Wednesday, November 27, 2019

Judge: Former WH Counsel McGahn Must Comply With House Subpoena

In a blow to the White House impeachment defense strategy, a federal judge has ruled that former White House Counsel Don McGahn cannot ignore a congressional subpoena. “No one is above the law,” the judge wrote in the ruling.
U.S. District Judge Ketanji Brown Jackson of Washington disagreed with the White House claim that McGhan was “absolutely immune from compelled congressional testimony.” The ruling by Jackson, an Obama appointee, is already being appealed in a case that could quickly wind its way to the Supreme Court.
Per the Washington Post, the case originated in August when Democratic House members filed suit to compel McGahn to testify regarding allegations in the Mueller report that President Trump obstructed justice by ordering subordinates to interfere with the Russia investigation. The Trump Administration claimed executive privilege and argued that McGahn could not be forced to testify or turn over documents. Judge Jackson rejected this claim, saying that if McGahn wants to invoke executive privilege, he must do so in person and on a question-by-question basis.
In the ruling, Jackson said that the government claim of “unreviewable absolute testimonial immunity” was “baseless, and as such, cannot be sustained.” She said that a subpoena was part of the legal process, not a political instrument, and that, “per the Constitution, no one is above the law.”
The ruling now raises the possibility that McGahn will be called as a witness in the ongoing impeachment inquiry. It also has implications for other Administration officials who have refused to comply with House subpoenas. Under the precedent, if upheld on appeal, Vice President Pence, Secretary of State Pompeo, Chief of Staff Mick Mulvaney, and former National Security Advisor John Bolton could be compelled to testify.
A big question is how long the legal question will take to be resolved. With less than a year to go before the election, it is possible that the courts will not issue a final decision until shortly before the election. The other Administration officials might also fight the subpoenas individually in hopes of delaying testimony until after the election.

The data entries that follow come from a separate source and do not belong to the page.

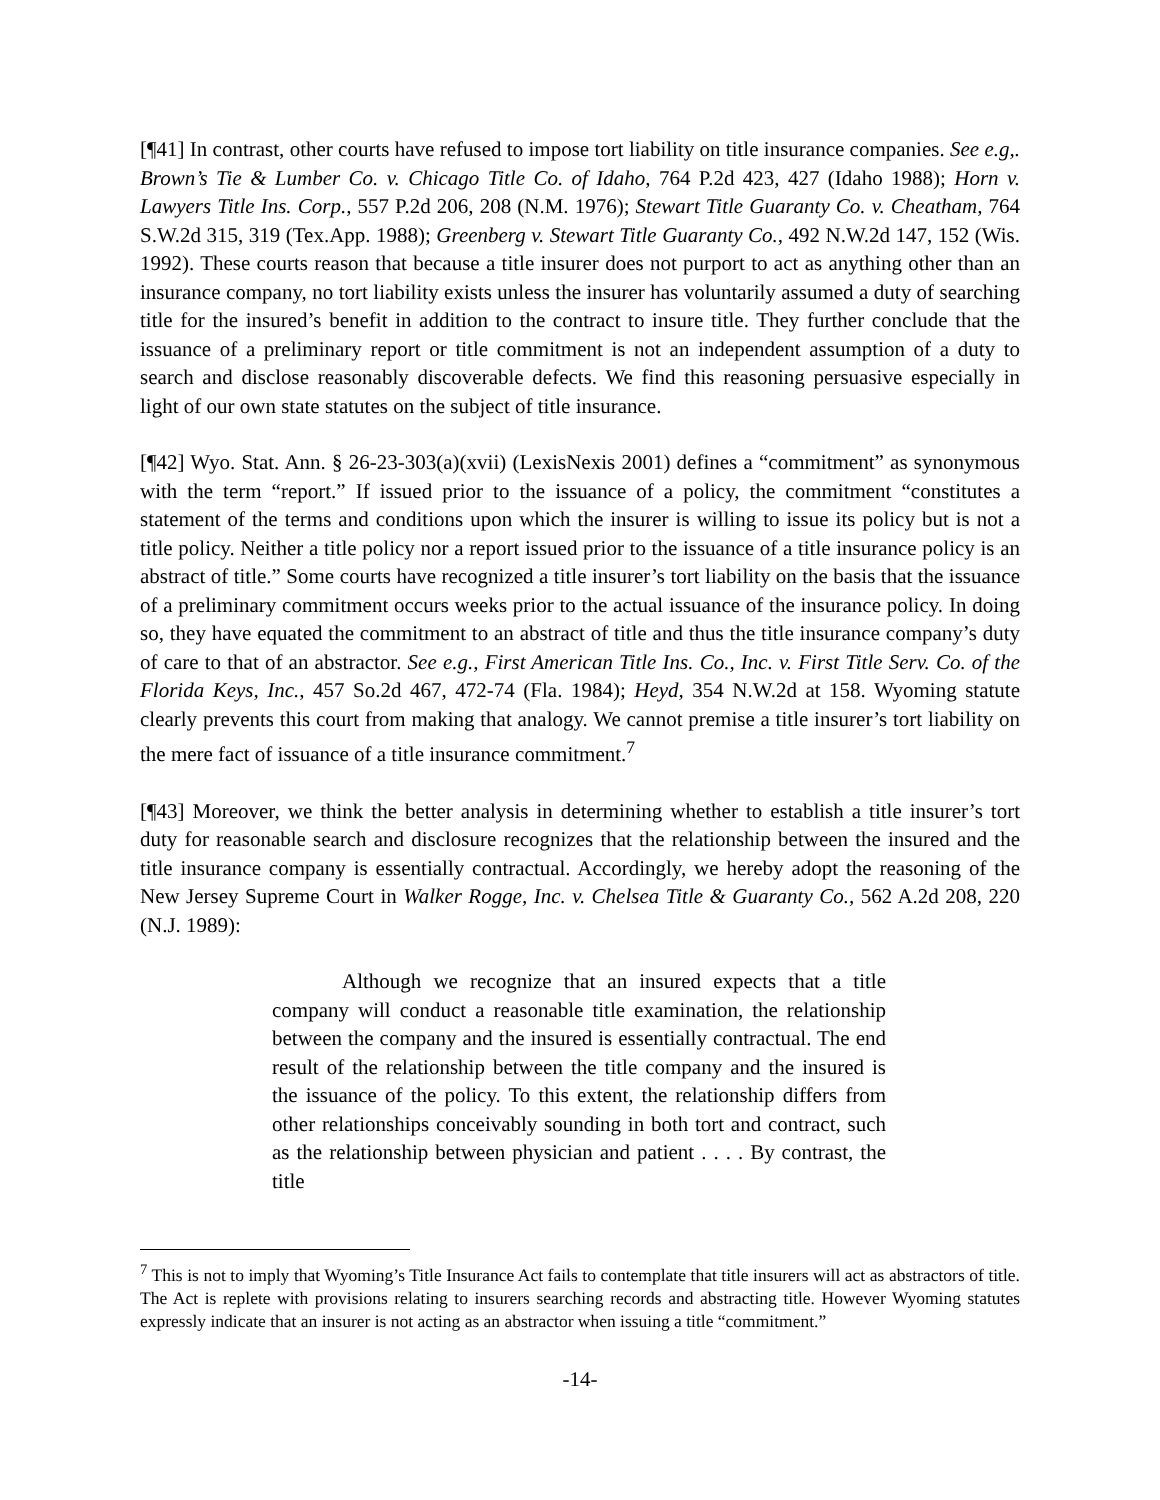[¶41] In contrast, other courts have refused to impose tort liability on title insurance companies. See e.g,. Brown’s Tie & Lumber Co. v. Chicago Title Co. of Idaho, 764 P.2d 423, 427 (Idaho 1988); Horn v. Lawyers Title Ins. Corp., 557 P.2d 206, 208 (N.M. 1976); Stewart Title Guaranty Co. v. Cheatham, 764 S.W.2d 315, 319 (Tex.App. 1988); Greenberg v. Stewart Title Guaranty Co., 492 N.W.2d 147, 152 (Wis. 1992). These courts reason that because a title insurer does not purport to act as anything other than an insurance company, no tort liability exists unless the insurer has voluntarily assumed a duty of searching title for the insured’s benefit in addition to the contract to insure title. They further conclude that the issuance of a preliminary report or title commitment is not an independent assumption of a duty to search and disclose reasonably discoverable defects. We find this reasoning persuasive especially in light of our own state statutes on the subject of title insurance.
[¶42] Wyo. Stat. Ann. § 26-23-303(a)(xvii) (LexisNexis 2001) defines a “commitment” as synonymous with the term “report.” If issued prior to the issuance of a policy, the commitment “constitutes a statement of the terms and conditions upon which the insurer is willing to issue its policy but is not a title policy. Neither a title policy nor a report issued prior to the issuance of a title insurance policy is an abstract of title.” Some courts have recognized a title insurer’s tort liability on the basis that the issuance of a preliminary commitment occurs weeks prior to the actual issuance of the insurance policy. In doing so, they have equated the commitment to an abstract of title and thus the title insurance company’s duty of care to that of an abstractor. See e.g., First American Title Ins. Co., Inc. v. First Title Serv. Co. of the Florida Keys, Inc., 457 So.2d 467, 472-74 (Fla. 1984); Heyd, 354 N.W.2d at 158. Wyoming statute clearly prevents this court from making that analogy. We cannot premise a title insurer’s tort liability on the mere fact of issuance of a title insurance commitment.<sup>7</sup>
[¶43] Moreover, we think the better analysis in determining whether to establish a title insurer’s tort duty for reasonable search and disclosure recognizes that the relationship between the insured and the title insurance company is essentially contractual. Accordingly, we hereby adopt the reasoning of the New Jersey Supreme Court in Walker Rogge, Inc. v. Chelsea Title & Guaranty Co., 562 A.2d 208, 220 (N.J. 1989):
Although we recognize that an insured expects that a title company will conduct a reasonable title examination, the relationship between the company and the insured is essentially contractual. The end result of the relationship between the title company and the insured is the issuance of the policy. To this extent, the relationship differs from other relationships conceivably sounding in both tort and contract, such as the relationship between physician and patient . . . . By contrast, the title
<sup>7</sup> This is not to imply that Wyoming’s Title Insurance Act fails to contemplate that title insurers will act as abstractors of title. The Act is replete with provisions relating to insurers searching records and abstracting title. However Wyoming statutes expressly indicate that an insurer is not acting as an abstractor when issuing a title “commitment.”
-14-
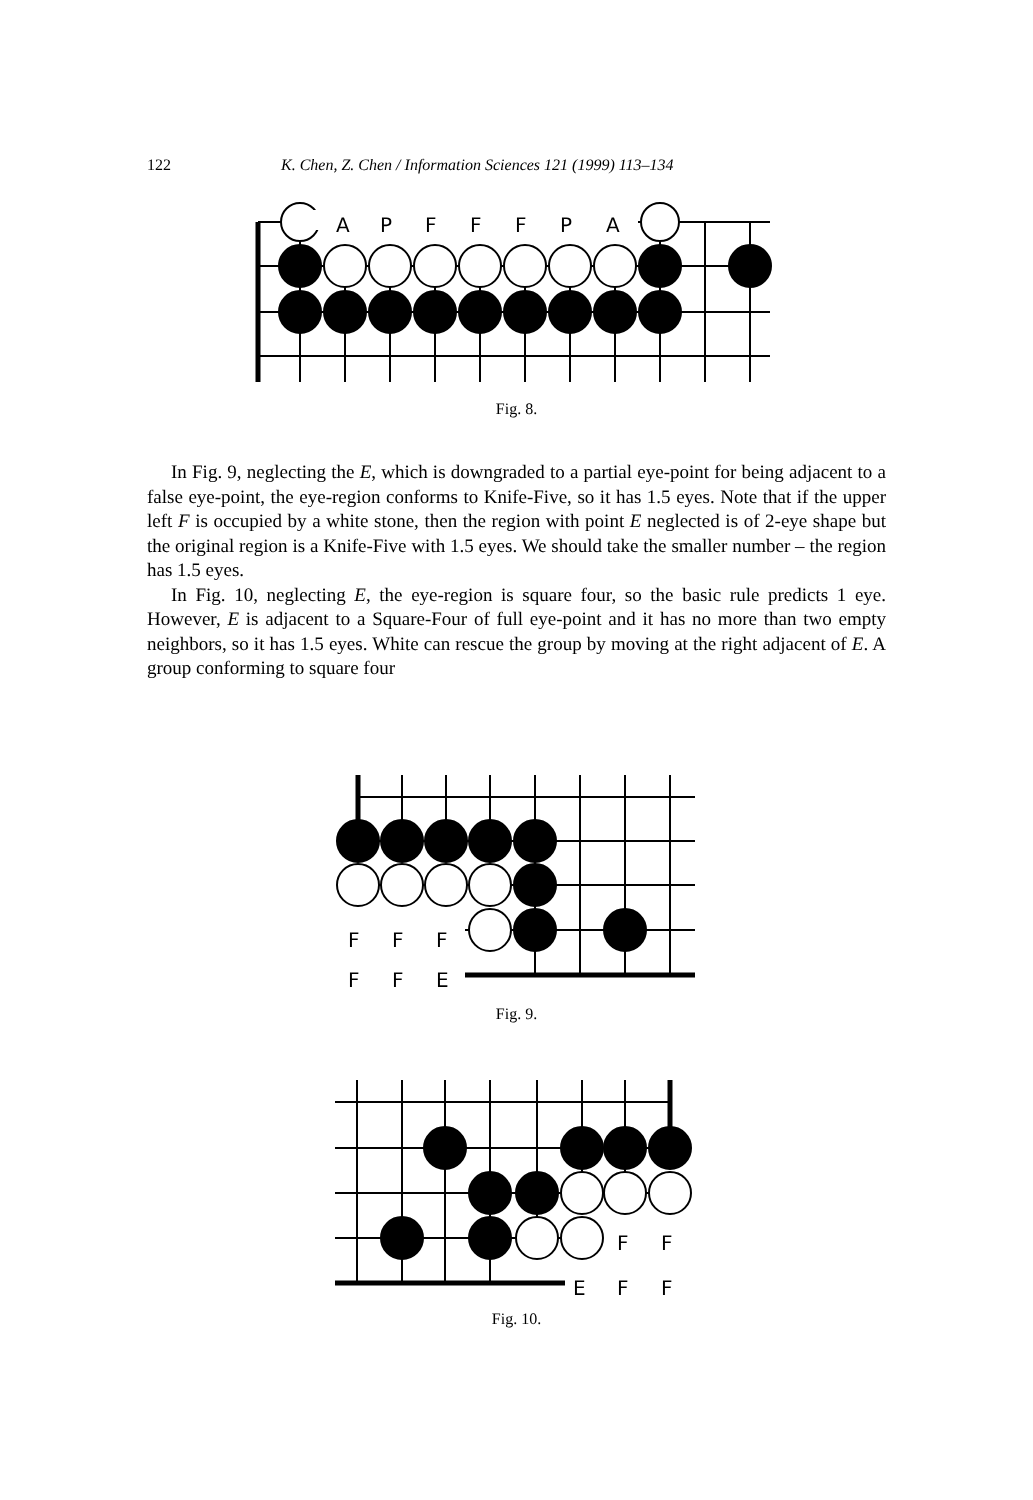122 K. Chen, Z. Chen / Information Sciences 121 (1999) 113–134
A
P
F
F
F
P
A
Fig. 8.
In Fig. 9, neglecting the E, which is downgraded to a partial eye-point for being adjacent to a false eye-point, the eye-region conforms to Knife-Five, so it has 1.5 eyes. Note that if the upper left F is occupied by a white stone, then the region with point E neglected is of 2-eye shape but the original region is a Knife-Five with 1.5 eyes. We should take the smaller number – the region has 1.5 eyes.
In Fig. 10, neglecting E, the eye-region is square four, so the basic rule predicts 1 eye. However, E is adjacent to a Square-Four of full eye-point and it has no more than two empty neighbors, so it has 1.5 eyes. White can rescue the group by moving at the right adjacent of E. A group conforming to square four
F
F
F
F
F
E
Fig. 9.
F
F
E
F
F
Fig. 10.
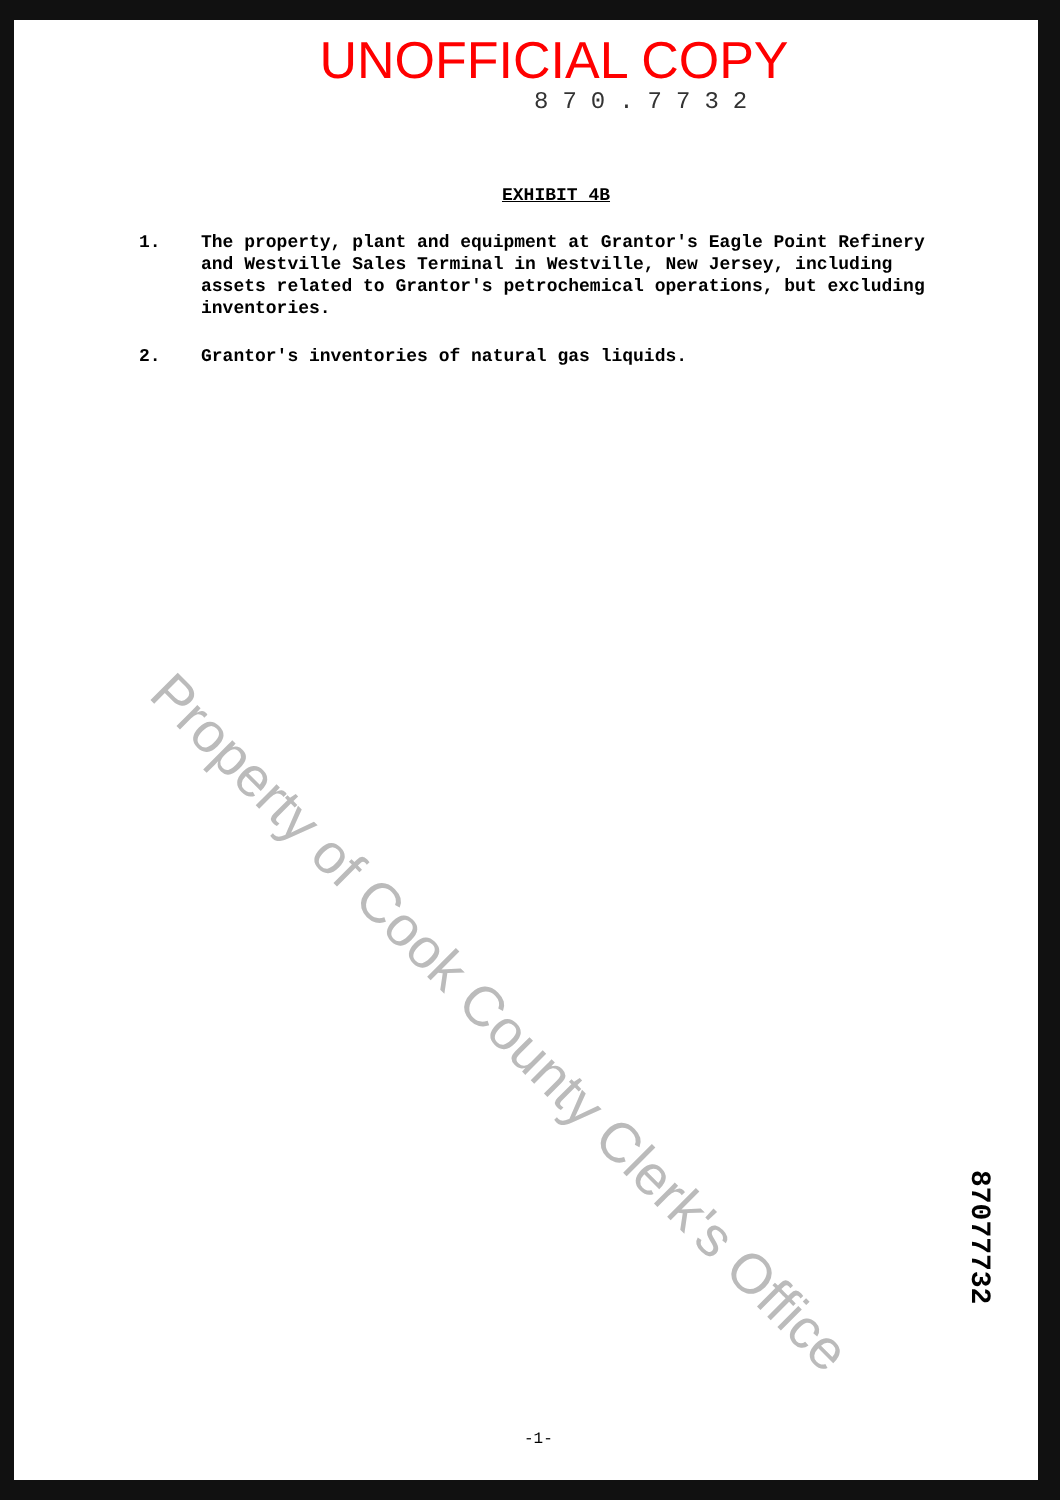UNOFFICIAL COPY
870.7732
EXHIBIT 4B
1. The property, plant and equipment at Grantor's Eagle Point Refinery and Westville Sales Terminal in Westville, New Jersey, including assets related to Grantor's petrochemical operations, but excluding inventories.
2. Grantor's inventories of natural gas liquids.
Property of Cook County Clerk's Office
87077732
-1-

For their part, Democrats have adopted a strategy of “adverse inference” and announced their plans not to subpoena witnesses who have refused to testify, reports Roll Call. Under the doctrine, which is used in civil lawsuits, if a witness refuses to testify or destroys documents, a judge can order jurors to presume that the evidence would have been bad for the side that refused to provide it or destroyed it. In the context of impeachment, the Administration’s failure to allow witnesses that could present exculpatory evidence is viewed as a tacit admission that their testimony would support the version of events given by witnesses who testified against the president.
The Democratic strategy is aimed at moving impeachment forward quickly and not allowing the Administration’s refusal to cooperate to drag out the process. Democrats would prefer to wrap up the impeachment before the primaries begin early next year.
However, the ruling against the Administration in the McGahn case means that Democrats now have a choice to make. They can either press forward with impeachment based on current evidence or they can sue to force testimony from Trump’s inner circle and gamble that courts will resolve the issue quickly.
The nation is closely divided on impeachment and further incriminating testimony from witnesses with direct knowledge of Trump’s orders could help to build support for impeaching and removing the president. The clock is ticking, however, and voters deserve a resolution to the impeachment crisis before they go to the polls next November. The best solution would be for the White House to read the writing on the wall and allow staffers to testify, especially if they have testimony that would exonerate Mr. Trump.
In a statement announcing its appeal, the Department of Justice said the ruling “contradicts longstanding legal precedent established by Administrations of both political parties. We will appeal and are confident that the important constitutional principle advanced by the Administration will be vindicated.”
However, Judge Jackson’s ruling is compelling. “Stated simply,” she wrote, “The primary takeaway from the past 250 years of recorded American history is that presidents are not kings.”